Much of the artist’s work hinges on a deliberate, “graphic, design aesthetic”.
Two of his most popular prints featured in this exhibition – Nude with Blue Hair and Crash! – revisit his early 1960s comic strip paintings influenced by famous images plucked from the pages of Girls’ Own Romance comics and early All American Men of War comic appropriations.
Babington says when Lichtenstein emerged on the 1960s art scene the then new generation of pop artists were pushed to “progress painting by reacting against what had come before” – the Abstract Expressionism made famous by artists such as Jackson Pollock and Willem de Kooning.

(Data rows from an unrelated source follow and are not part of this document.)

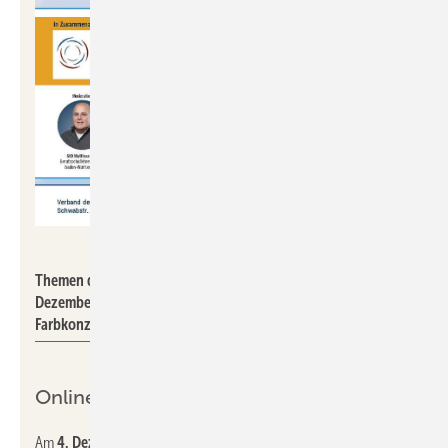
BLV
Themen der kostenfreien Online-Veranstaltung am 4.
Dezember 2024 sind Raumklima, Raumakustik, Beleuchtung,
Farbkonzepte und die Schulplanung.
Online-Workshop
Am
4. Dezember 2024
findet von 14 bis 16 Uhr ein kostenfreier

“If Abstract Expressionism can be seen as a celebration of the emotionally charged gestural brushstrokes of the unique and genius artist, then Pop Art can, in contrast, be seen as a deliberate re-introduction of the figurative – as opposed to the abstract; an embrace of mass produced and so-called ‘low art’ forms – as opposed to the one-off so-called ‘high art’ masterpiece; the adoption of a ‘machine-made’ style – not the unique brushstroke.”
The exhibition of 80 works on paper and multiples is drawn from the National Gallery of Australia’s Kenneth Tyler Print Collection and includes a newly restored and digitised, rare candid photography and film component.
Roy Lichtenstein: Pop Remix runs from June 30 to August 26.